Las diferencias entre ambos líderes abundan a pesar de su aparente simbiosis: mientras que AMLO es el producto típico de las décadas de partido único del Partido Revolucionario Institucional (PRI) de México, Sheinbaum se formó en política en los movimientos estudiantiles de izquierda que lucharon por la libertad política en los años 1980 y principios de los 1990.
La doctora en ingeniería energética de 61 años —que ocupó su primer cargo electo recién en 2015— es una científica y experta en cambio climático que, sin embargo, apoyó la política propetrolera de AMLO y desestimó el impacto ambiental de sus grandes proyectos de infraestructura. También es una feminista en un Gobierno que atacó a los grupos feministas y una humanista que defendió la imprudente militarización de la vida pública de México por parte de AMLO. También parece asignar más valor a las decisiones técnicas que el instintivo López Obrador.
Estas diferencias quedaron al descubierto en un comentario que Sheinbaum hizo el mes pasado durante la campaña, comentario que algunos entendieron erróneamente como una indirecta a su jefe, pero que en realidad era una evaluación honesta de cómo ve su proyecto presidencial: “Es nuestra lucha porque venimos luchando de hace años... Nosotros no vamos a llegar a la presidencia, como lo hizo el presidente Andrés Manuel, por una ambición personal”, dijo sobre sus aliados generacionales durante un discurso en Los Cabos. “Nosotros llegamos a hacer justicia, nosotros llegamos a que haya bienestar al pueblo de México”.
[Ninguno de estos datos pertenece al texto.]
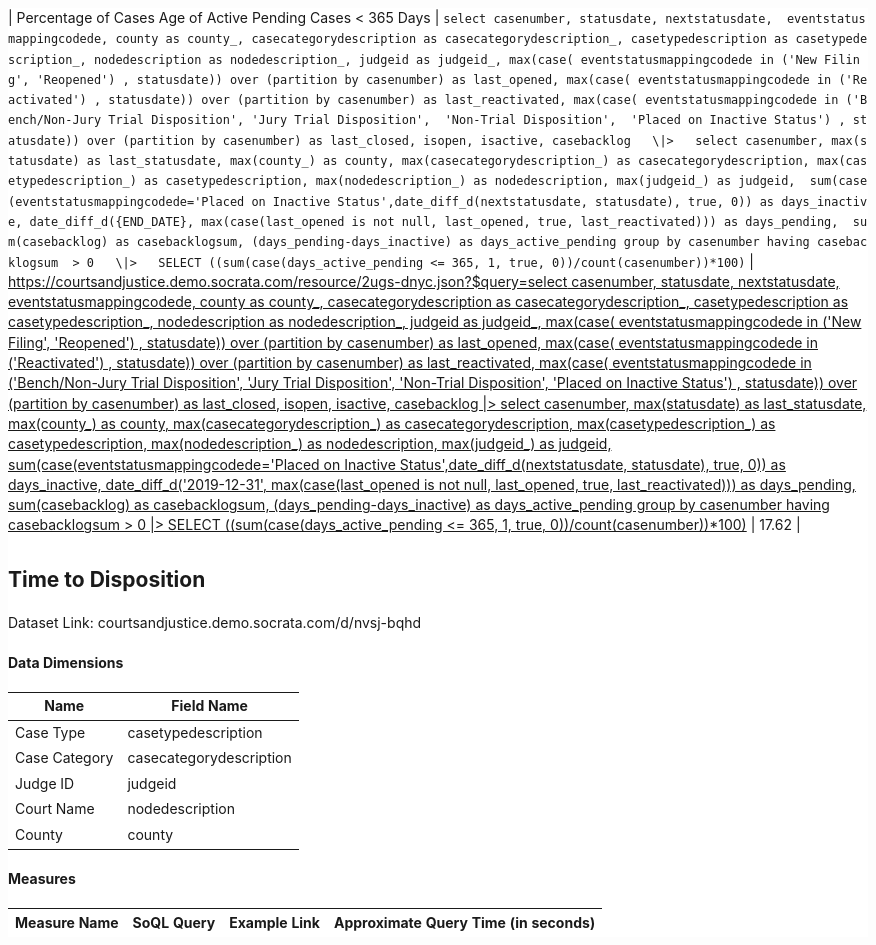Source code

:  | Percentage of Cases Age of Active Pending Cases < 365 Days | `select casenumber, statusdate, nextstatusdate,  eventstatusmappingcodede, county as county_, casecategorydescription as casecategorydescription_, casetypedescription as casetypedescription_, nodedescription as nodedescription_, judgeid as judgeid_, max(case( eventstatusmappingcodede in ('New Filing', 'Reopened') , statusdate)) over (partition by casenumber) as last_opened, max(case( eventstatusmappingcodede in ('Reactivated') , statusdate)) over (partition by casenumber) as last_reactivated, max(case( eventstatusmappingcodede in ('Bench/Non-Jury Trial Disposition', 'Jury Trial Disposition',  'Non-Trial Disposition',  'Placed on Inactive Status') , statusdate)) over (partition by casenumber) as last_closed, isopen, isactive, casebacklog   \|>   select casenumber, max(statusdate) as last_statusdate, max(county_) as county, max(casecategorydescription_) as casecategorydescription, max(casetypedescription_) as casetypedescription, max(nodedescription_) as nodedescription, max(judgeid_) as judgeid,  sum(case(eventstatusmappingcodede='Placed on Inactive Status',date_diff_d(nextstatusdate, statusdate), true, 0)) as days_inactive, date_diff_d({END_DATE}, max(case(last_opened is not null, last_opened, true, last_reactivated))) as days_pending,  sum(casebacklog) as casebacklogsum, (days_pending-days_inactive) as days_active_pending group by casenumber having casebacklogsum  > 0   \|>   SELECT ((sum(case(days_active_pending <= 365, 1, true, 0))/count(casenumber))*100)` | [https://courtsandjustice.demo.socrata.com/resource/2ugs-dnyc.json?$query=select casenumber, statusdate, nextstatusdate,  eventstatusmappingcodede, county as county_, casecategorydescription as casecategorydescription_, casetypedescription as casetypedescription_, nodedescription as nodedescription_, judgeid as judgeid_, max\(case\( eventstatusmappingcodede in \('New Filing', 'Reopened'\) , statusdate\)\) over \(partition by casenumber\) as last_opened, max\(case\( eventstatusmappingcodede in \('Reactivated'\) , statusdate\)\) over \(partition by casenumber\) as last_reactivated, max\(case\( eventstatusmappingcodede in \('Bench/Non-Jury Trial Disposition', 'Jury Trial Disposition',  'Non-Trial Disposition',  'Placed on Inactive Status'\) , statusdate\)\) over \(partition by casenumber\) as last_closed, isopen, isactive, casebacklog \|> select casenumber, max\(statusdate\) as last_statusdate, max\(county_\) as county, max\(casecategorydescription_\) as casecategorydescription, max\(casetypedescription_\) as casetypedescription, max\(nodedescription_\) as nodedescription, max\(judgeid_\) as judgeid,  sum\(case\(eventstatusmappingcodede='Placed on Inactive Status',date_diff_d\(nextstatusdate, statusdate\), true, 0\)\) as days_inactive, date_diff_d\('2019-12-31', max\(case\(last_opened is not null, last_opened, true, last_reactivated\)\)\) as days_pending,  sum\(casebacklog\) as casebacklogsum, \(days_pending-days_inactive\) as days_active_pending group by casenumber having casebacklogsum  > 0 \|> SELECT \(\(sum\(case\(days_active_pending <= 365, 1, true, 0\)\)/count\(casenumber\)\)*100\)](https://courtsandjustice.demo.socrata.com/resource/2ugs-dnyc.json?$query=select%20casenumber%2C%20statusdate%2C%20nextstatusdate%2C%20%20eventstatusmappingcodede%2C%20county%20as%20county_%2C%20casecategorydescription%20as%20casecategorydescription_%2C%20casetypedescription%20as%20casetypedescription_%2C%20nodedescription%20as%20nodedescription_%2C%20judgeid%20as%20judgeid_%2C%20max%28case%28%20eventstatusmappingcodede%20in%20%28%27New%20Filing%27%2C%20%27Reopened%27%29%20%2C%20statusdate%29%29%20over%20%28partition%20by%20casenumber%29%20as%20last_opened%2C%20max%28case%28%20eventstatusmappingcodede%20in%20%28%27Reactivated%27%29%20%2C%20statusdate%29%29%20over%20%28partition%20by%20casenumber%29%20as%20last_reactivated%2C%20max%28case%28%20eventstatusmappingcodede%20in%20%28%27Bench/Non-Jury%20Trial%20Disposition%27%2C%20%27Jury%20Trial%20Disposition%27%2C%20%20%27Non-Trial%20Disposition%27%2C%20%20%27Placed%20on%20Inactive%20Status%27%29%20%2C%20statusdate%29%29%20over%20%28partition%20by%20casenumber%29%20as%20last_closed%2C%20isopen%2C%20isactive%2C%20casebacklog%20%7C%3E%20select%20casenumber%2C%20max%28statusdate%29%20as%20last_statusdate%2C%20max%28county_%29%20as%20county%2C%20max%28casecategorydescription_%29%20as%20casecategorydescription%2C%20max%28casetypedescription_%29%20as%20casetypedescription%2C%20max%28nodedescription_%29%20as%20nodedescription%2C%20max%28judgeid_%29%20as%20judgeid%2C%20%20sum%28case%28eventstatusmappingcodede%3D%27Placed%20on%20Inactive%20Status%27%2Cdate_diff_d%28nextstatusdate%2C%20statusdate%29%2C%20true%2C%200%29%29%20as%20days_inactive%2C%20date_diff_d%28%272019-12-31%27%2C%20max%28case%28last_opened%20is%20not%20null%2C%20last_opened%2C%20true%2C%20last_reactivated%29%29%29%20as%20days_pending%2C%20%20sum%28casebacklog%29%20as%20casebacklogsum%2C%20%28days_pending-days_inactive%29%20as%20days_active_pending%20group%20by%20casenumber%20having%20casebacklogsum%20%20%3E%200%20%7C%3E%20SELECT%20%28%28sum%28case%28days_active_pending%20%3C%3D%20365%2C%201%2C%20true%2C%200%29%29/count%28casenumber%29%29%2A100%29) | 17.62 |
 ## Time to Disposition 
 Dataset Link: courtsandjustice.demo.socrata.com/d/nvsj-bqhd
 #### Data Dimensions

 | Name | Field Name |
|--------- |--------- |
 | Case Type | casetypedescription |
 | Case Category | casecategorydescription |
 | Judge ID | judgeid |
 | Court Name | nodedescription |
 | County | county |
 #### Measures

 | Measure Name | SoQL Query | Example Link | Approximate Query Time (in seconds) |
|--------- |--------- |--------- |--------- |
Al igual que su jefe, la presidenta entrante de México asigna una gran importancia a su papel en la historia de México. Tiene una visión, un plan, disciplina y ahora un enorme poder para implementarlo. La forma en que maneje las tensiones cada vez más agudas entre la presión política interna por la continuidad y el imperativo externo por el cambio determinará el éxito o el fracaso de su Administración.